(Stored data)
• • • • • • •

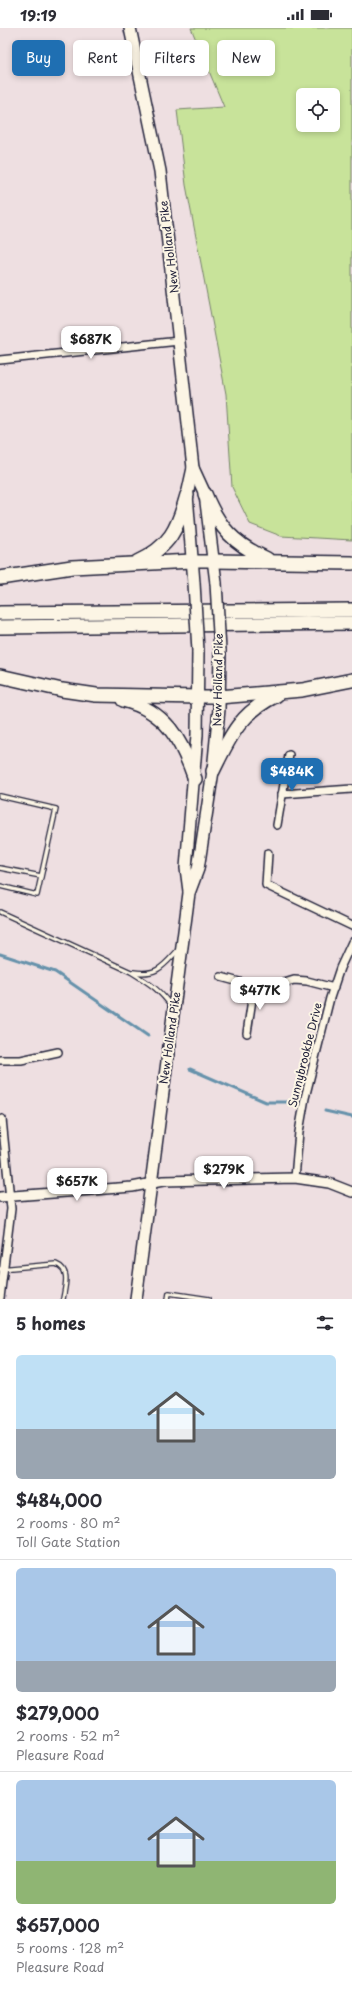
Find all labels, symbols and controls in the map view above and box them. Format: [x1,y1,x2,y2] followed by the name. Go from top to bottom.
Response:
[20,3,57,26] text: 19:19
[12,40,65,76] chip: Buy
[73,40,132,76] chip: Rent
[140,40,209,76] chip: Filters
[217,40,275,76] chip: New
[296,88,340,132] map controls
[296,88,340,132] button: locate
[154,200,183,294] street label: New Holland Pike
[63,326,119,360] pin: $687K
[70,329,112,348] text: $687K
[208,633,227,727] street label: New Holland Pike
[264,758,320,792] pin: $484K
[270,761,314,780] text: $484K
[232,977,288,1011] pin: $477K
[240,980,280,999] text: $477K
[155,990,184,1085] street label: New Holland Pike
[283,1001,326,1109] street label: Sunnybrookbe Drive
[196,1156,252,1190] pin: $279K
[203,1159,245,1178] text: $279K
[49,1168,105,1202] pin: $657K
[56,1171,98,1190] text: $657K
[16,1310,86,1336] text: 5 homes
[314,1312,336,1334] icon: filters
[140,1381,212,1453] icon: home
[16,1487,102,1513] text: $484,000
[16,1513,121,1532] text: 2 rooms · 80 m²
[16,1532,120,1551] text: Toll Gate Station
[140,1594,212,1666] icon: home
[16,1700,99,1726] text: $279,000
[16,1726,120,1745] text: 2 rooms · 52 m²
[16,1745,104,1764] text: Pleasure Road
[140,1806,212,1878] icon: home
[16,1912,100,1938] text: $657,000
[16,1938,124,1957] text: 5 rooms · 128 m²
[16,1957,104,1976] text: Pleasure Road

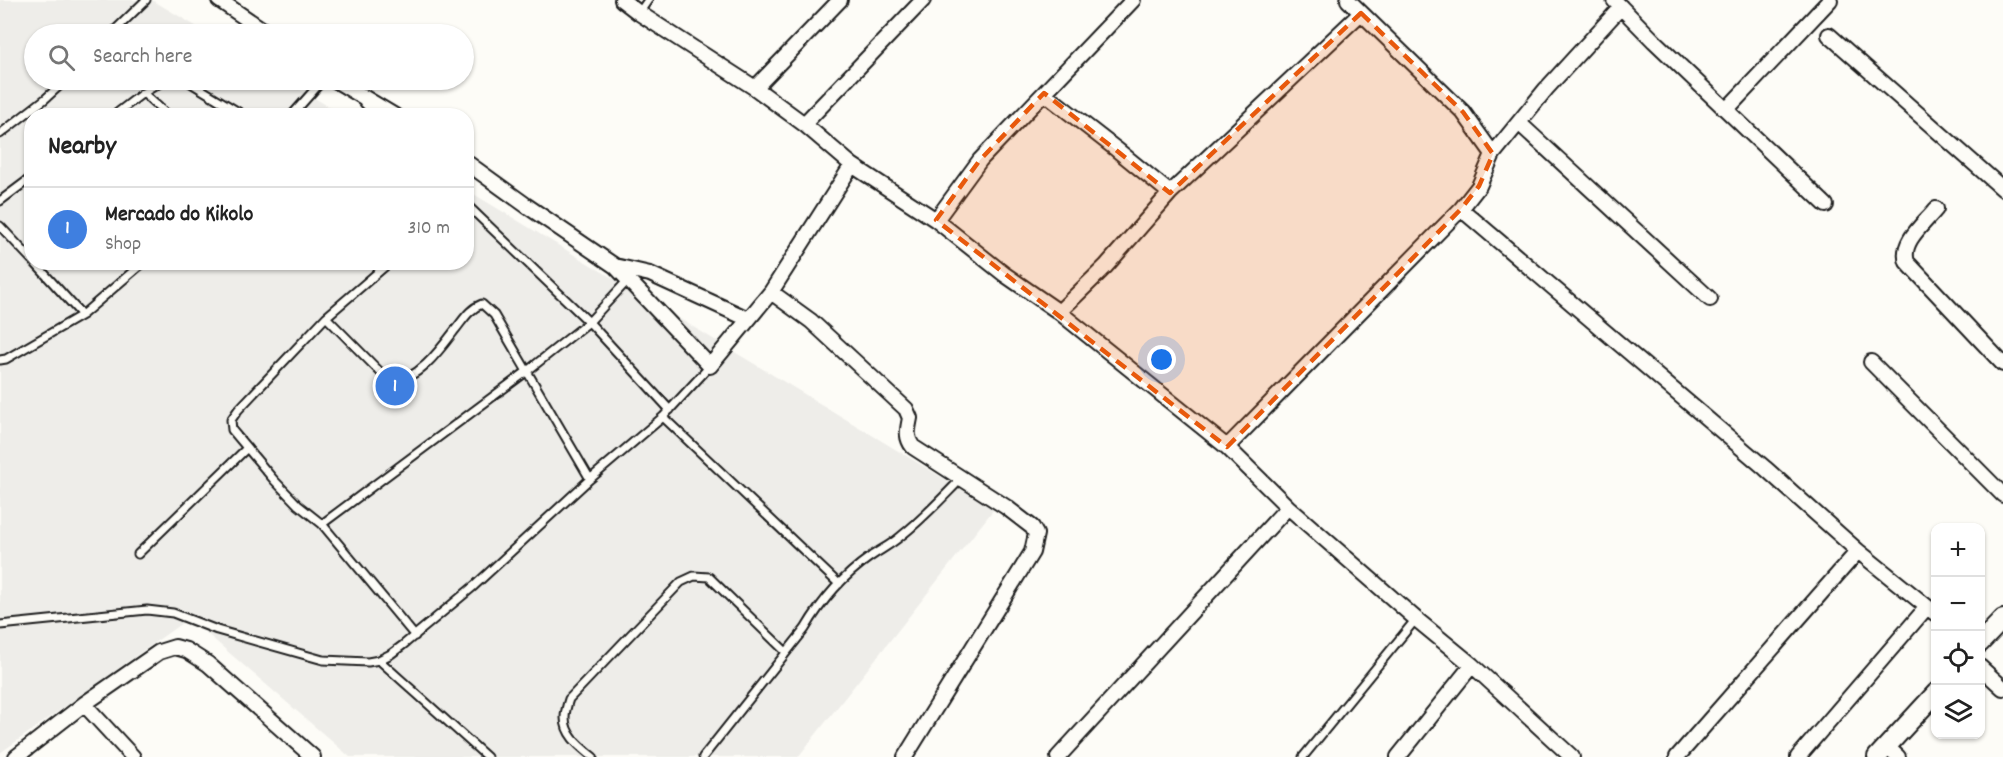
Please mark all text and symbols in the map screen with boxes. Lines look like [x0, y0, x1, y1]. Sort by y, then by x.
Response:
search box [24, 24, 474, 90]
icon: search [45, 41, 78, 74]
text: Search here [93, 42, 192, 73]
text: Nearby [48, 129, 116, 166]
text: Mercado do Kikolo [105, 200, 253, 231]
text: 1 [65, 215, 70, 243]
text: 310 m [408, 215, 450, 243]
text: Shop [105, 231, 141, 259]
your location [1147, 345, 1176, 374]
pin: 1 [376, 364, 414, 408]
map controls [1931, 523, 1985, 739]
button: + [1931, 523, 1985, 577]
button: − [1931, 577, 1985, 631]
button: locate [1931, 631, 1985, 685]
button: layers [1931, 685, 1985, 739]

• • • • • • •

Locate the lines above that hold the word "symbols". Show every one of them.

Written answer:
Find all labels, symbols and controls in the map view above and box them. Format: [x1,y1,x2,y2] followed by the name. Go from top to bottom.
Please mark all text and symbols in the map screen with boxes. Lines look like [x0, y0, x1, y1]. Sort by y, then by x.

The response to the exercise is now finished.